А потом было то, что известно всем и что какой-нибудь писатель опишет лет через двадцать, когда ненависть выгорит дотла, и мальчишка, которого ты, возможно, видел с тележкой на улице, разглядит в перспективе минувших лет все, что случилось сегодня. Он-то и расскажет тебе, что же произошло на самом деле.

А мы?

Мы этого не знаем.

«Лет через двадцать, когда ненависть выгорит дотла», написано у меня. Я читаю это весной 1944 года. А написал я эти слова во времена Административного Совета, летом 1940-го. Лет через двадцать, когда ненависть выгорит дотла?..

Я не могу говорить равнодушно обо всем, что пережил, мне надо отстраниться, чтобы все это не стояло у меня перед глазами — убийство, женщины, любовь, война.

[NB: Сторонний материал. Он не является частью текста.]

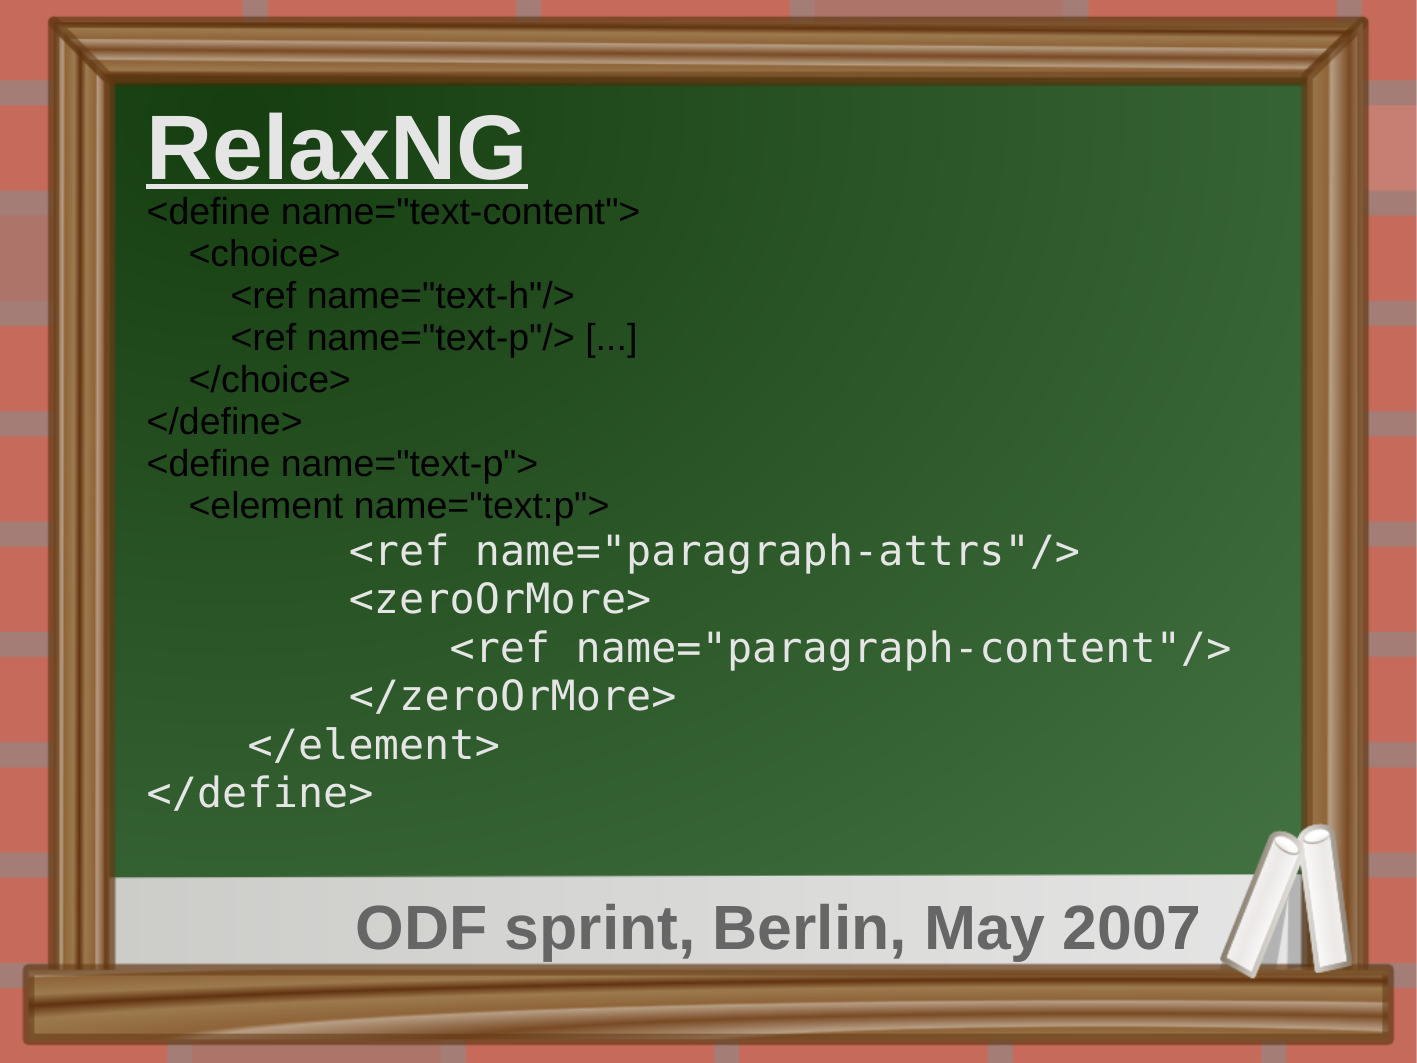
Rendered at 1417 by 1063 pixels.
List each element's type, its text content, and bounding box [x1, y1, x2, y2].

text_box <define name="text-content"> <choice> <ref name="text-h"/> <ref name="text-p"/> [...] </choice> </define> <define name="text-p"> <element name="text:p"> <ref name="paragraph-attrs"/> <zeroOrMore> <ref name="paragraph-content"/> </zeroOrMore> </element> </define> [131, 183, 1256, 929]
text_box RelaxNG [131, 88, 1313, 210]
picture [0, 0, 1417, 1063]
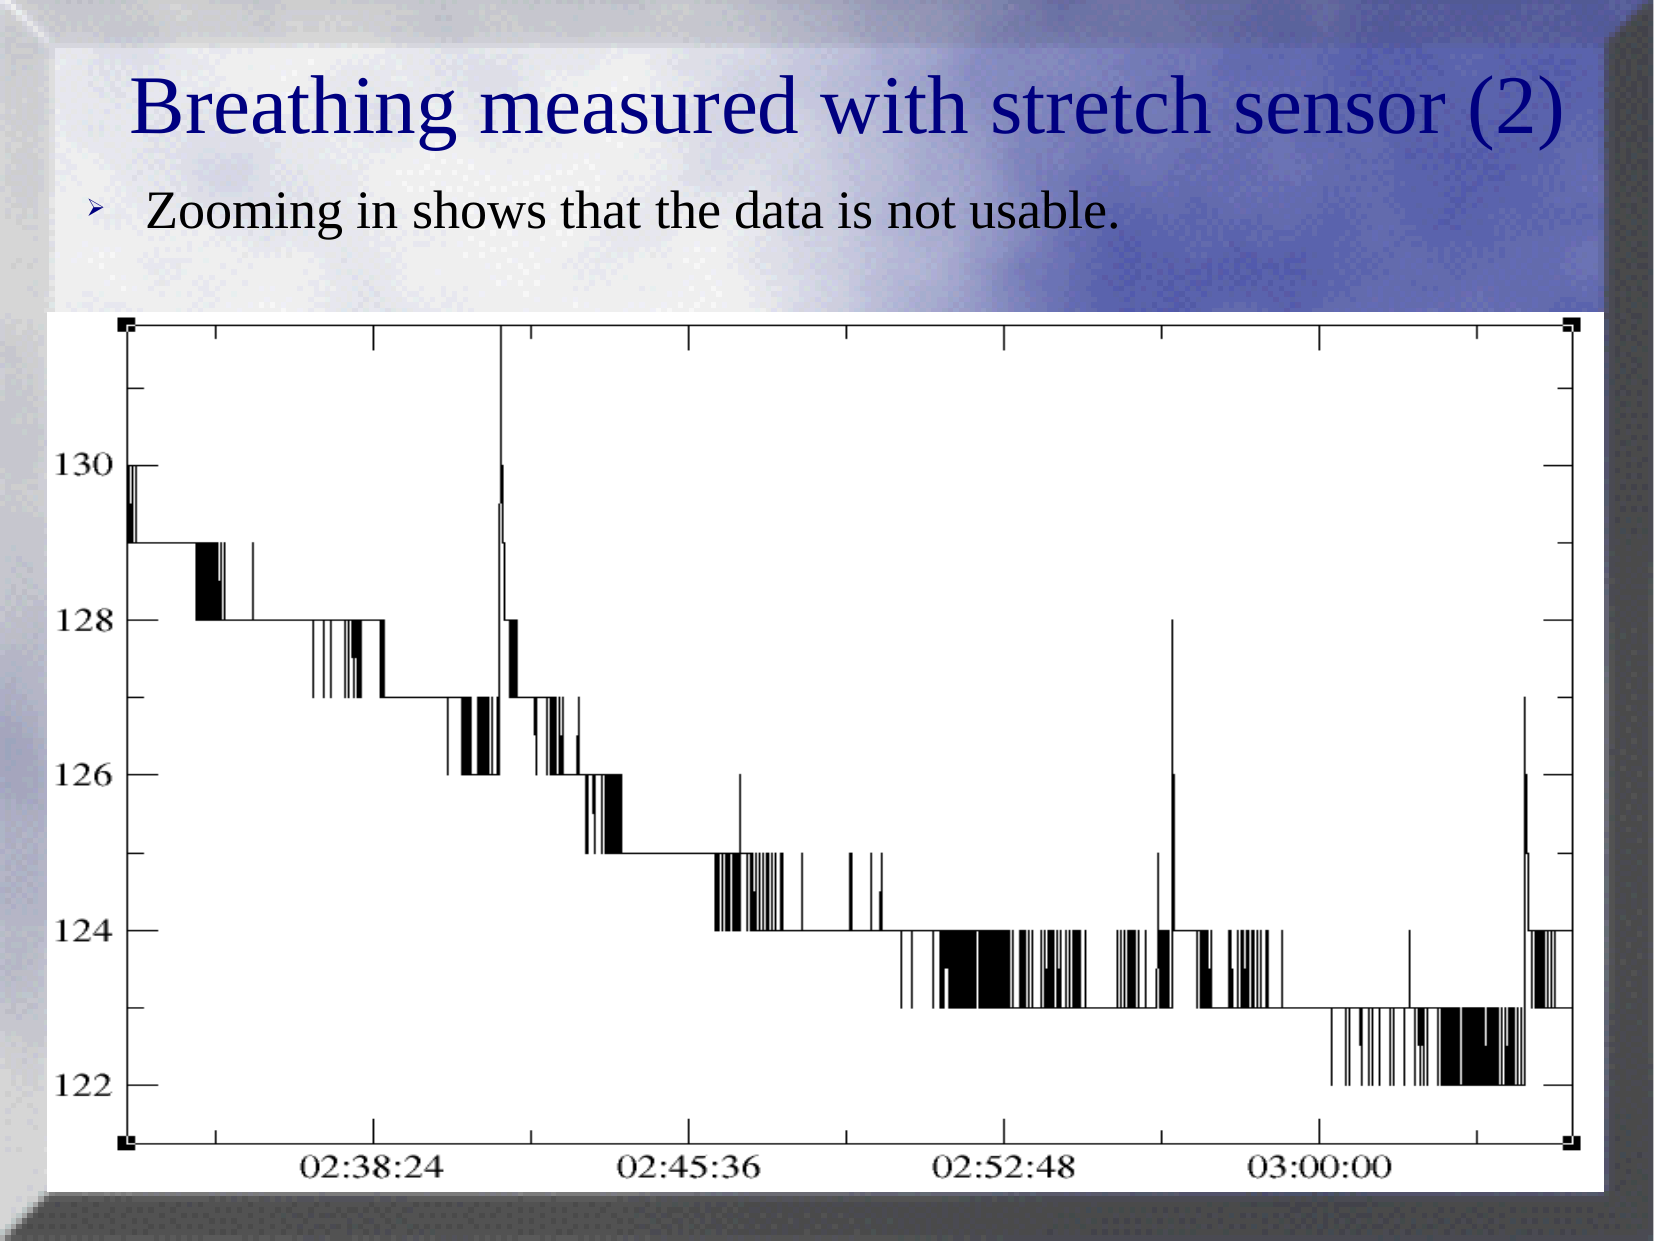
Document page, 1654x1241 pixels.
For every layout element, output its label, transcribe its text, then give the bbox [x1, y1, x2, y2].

title Breathing measured with stretch sensor (2) [84, 52, 1614, 159]
picture [0, 0, 1654, 1241]
list Zooming in shows that the data is not usable. [86, 180, 1584, 302]
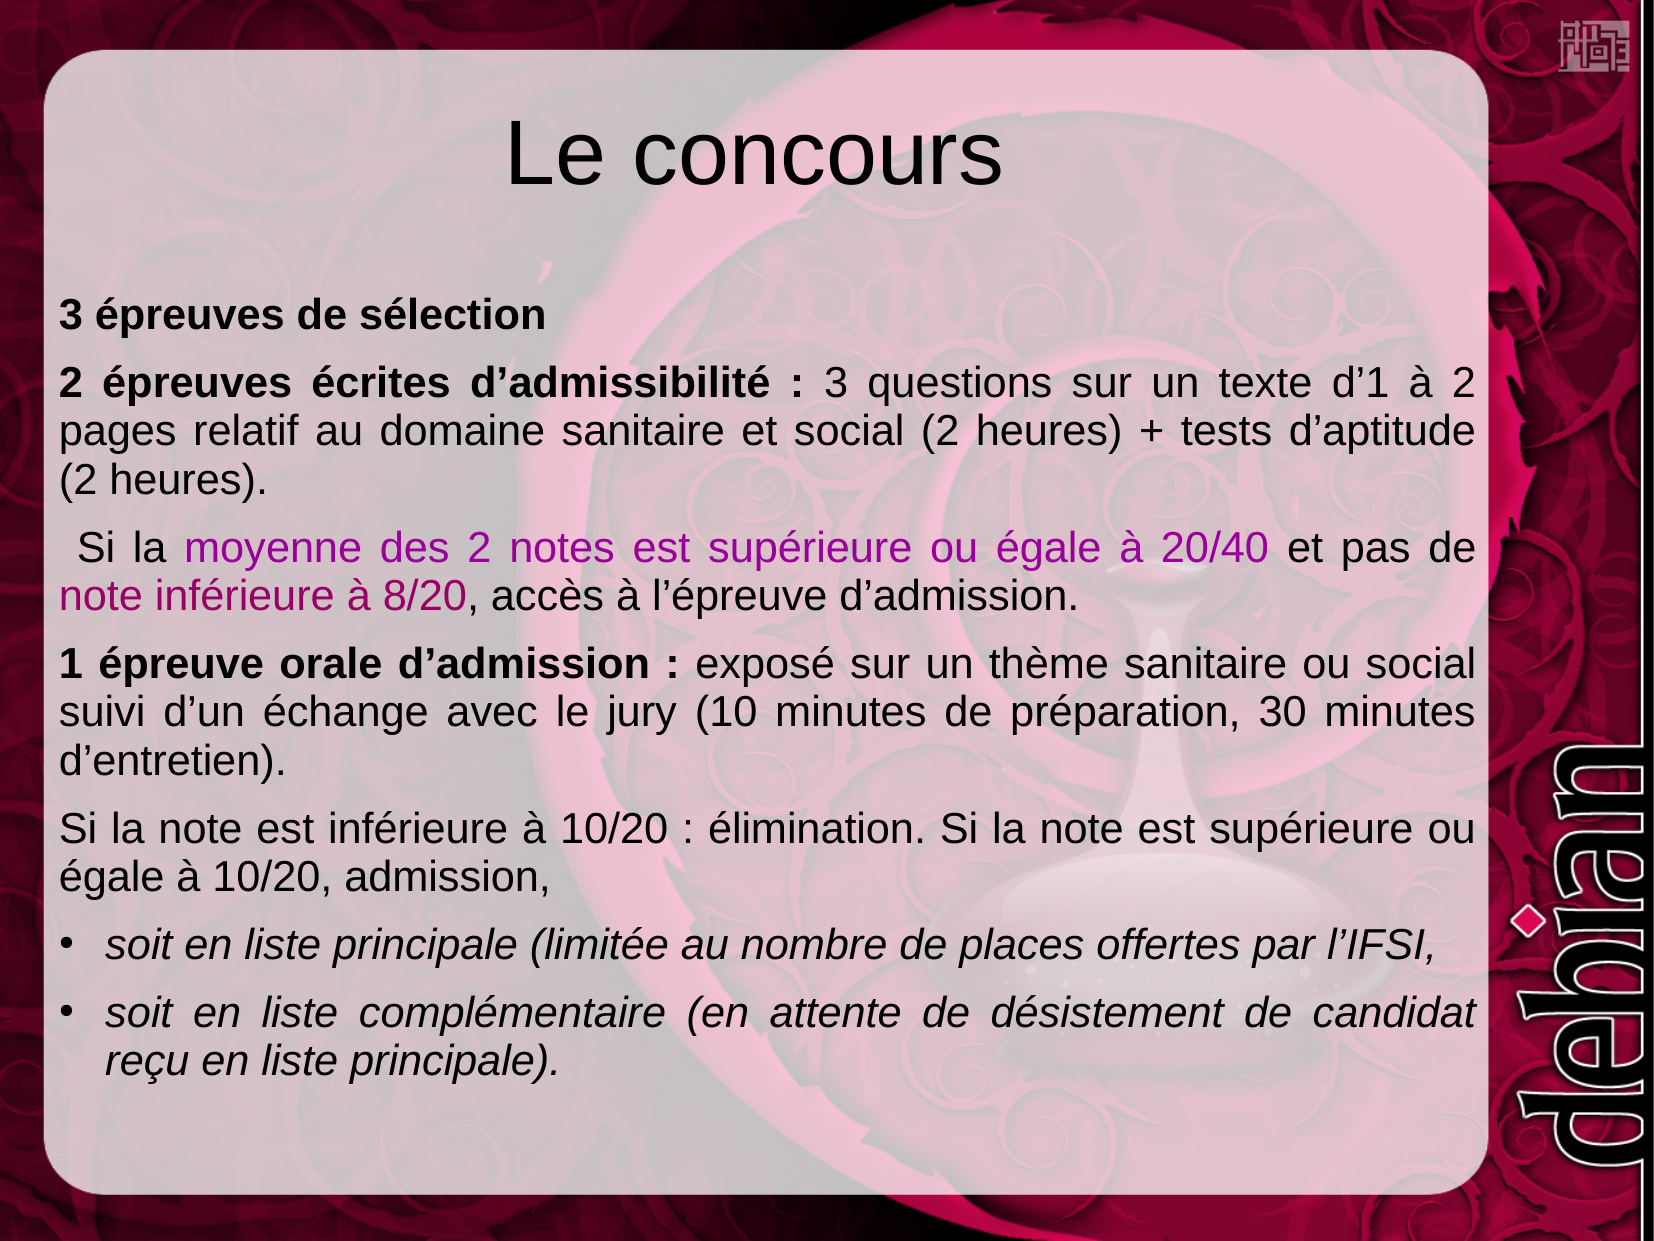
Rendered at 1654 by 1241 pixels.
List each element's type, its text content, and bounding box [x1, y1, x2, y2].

list 3 épreuves de sélection 2 épreuves écrites d’admissibilité : 3 questions sur un texte d’1 à 2 pages relatif au domaine sanitaire et social (2 heures) + tests d’aptitude (2 heures). Si la moyenne des 2 notes est supérieure ou égale à 20/40 et pas de note inférieure à 8/20, accès à l’épreuve d’admission. 1 épreuve orale d’admission : exposé sur un thème sanitaire ou social suivi d’un échange avec le jury (10 minutes de préparation, 30 minutes d’entretien). Si la note est inférieure à 10/20 : élimination. Si la note est supérieure ou égale à 10/20, admission, soit en liste principale (limitée au nombre de places offertes par l’IFSI, soit en liste complémentaire (en attente de désistement de candidat reçu en liste principale). [59, 290, 1477, 1109]
title Le concours [59, 49, 1477, 257]
picture [0, 0, 1654, 1241]
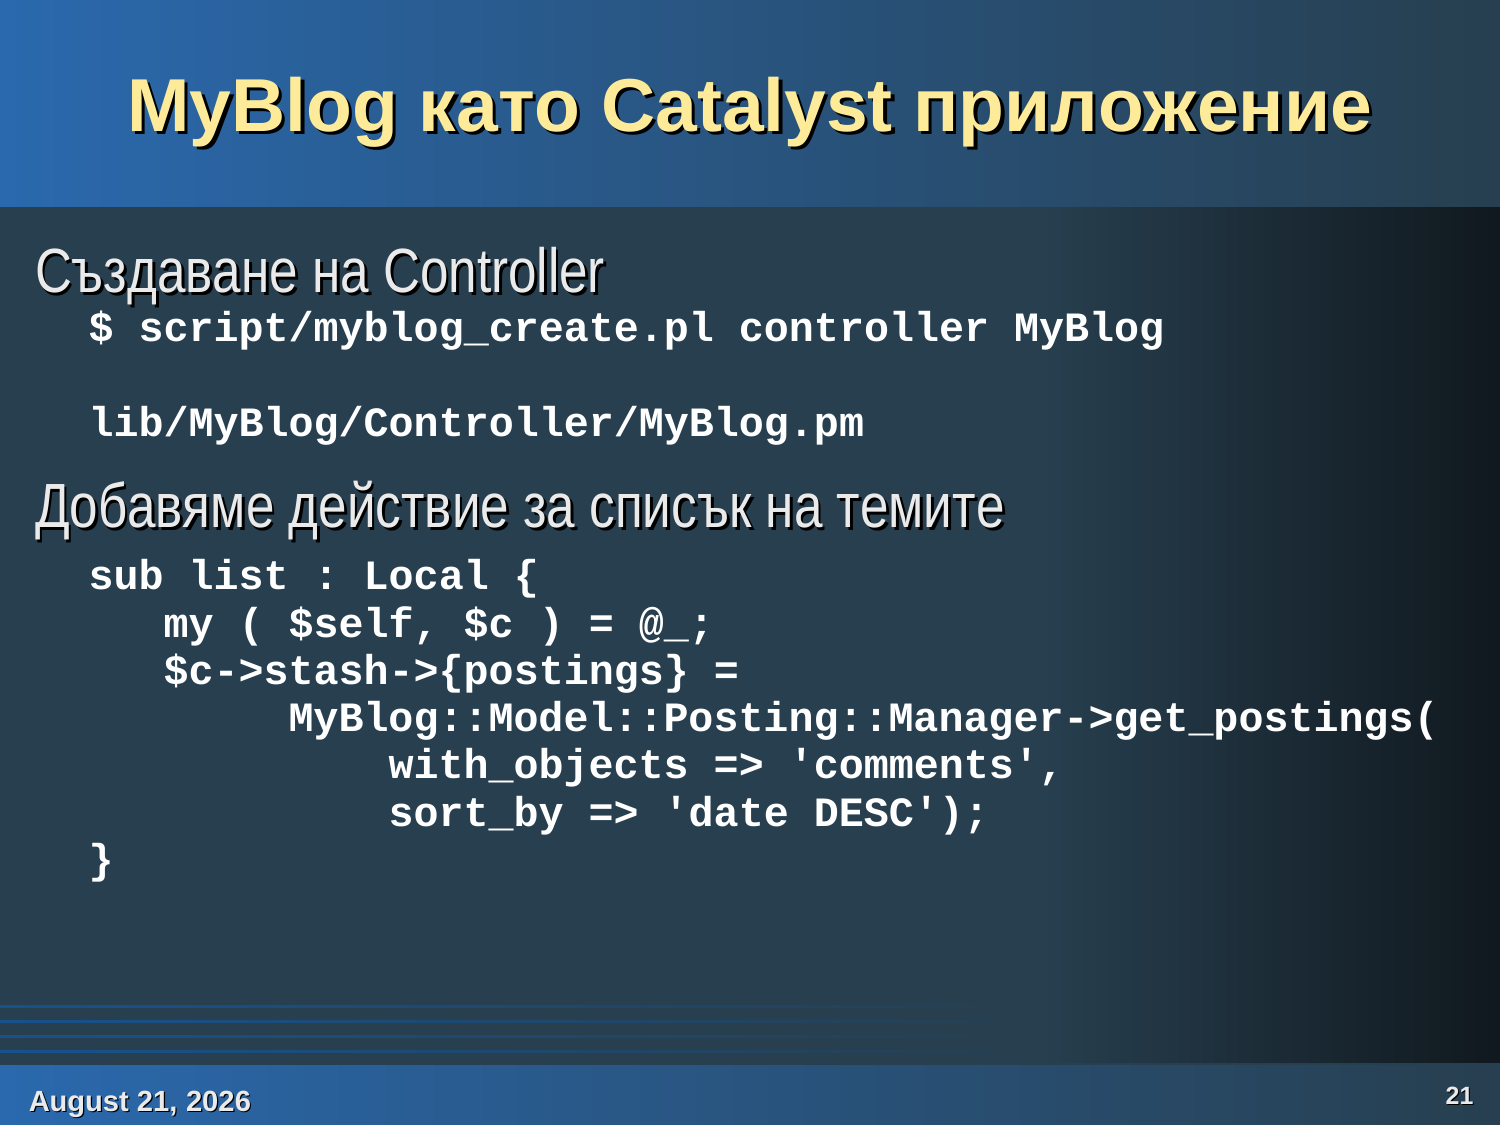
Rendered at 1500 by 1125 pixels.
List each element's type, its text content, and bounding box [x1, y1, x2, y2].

В период бурных событий перспектива нарушается. Это звучит просто и убедительно, но я знаю: еще очень немногие поняли, что перспектива нарушилась. Вот уже почти пять лет у каждого человека в странах, где идет война, стоит перед глазами вся его жизнь, без перспективы, без объема. Все одинаково близко: детство, юность, родители, первая любовь, любимое дело… и война, ужас, — ложь. Мы по уши увязли в хаосе и сплевываем собственную жизнь, как илистую тину.

ЧЕТВЕРТОЕ ПРЕДИСЛОВИЕ

Сан-Франциско, осень 1940.


Это я тоже написал до того, как узнал, что у меня есть сын. Декабрьским вечером 1943 года я сижу и просматриваю эти страницы.

Ты можешь прочесть мой рассказ про Агнес как самостоятельную историю. Потом ты поймешь, что она необходима, без нее невозможно разобраться во всем остальном. С нее-то все и началось.

Рассказ длинный и обстоятельный, в нем много отступлений, и не очень-то все интересно. Это банальная и душещипательная история любви молодого человека, какой я вижу ее по прошествии многих лет. Я не мог написать ее ни короче, ни длиннее. Придется тебе прочесть эту историю и мои размышления о ней в том виде, в каком они давно сложились в единое целое.

Плохо ли, хорошо сложились — не мне судить. Попытайся увидеть эту историю так, как врач видит на снимке обызвествление в легком больного, от которого тот давным-давно уже умер.

АГНЕС

В первые недели по возвращении в Сан-Франциско я часто просыпался от того, что плакал во сне.

Гюннер Гюннерсен был один из немногих, а может быть, и единственный во всей Норвегии, к кому я испытывал дружеские чувства. И, оглядываясь назад, я могу точно сказать, что никому, кроме него, не причинил столько страданий. Он любил женщину, на которой был женат, и я провел много бессонных ночей, пытаясь понять, что заставило меня отнять ее у него.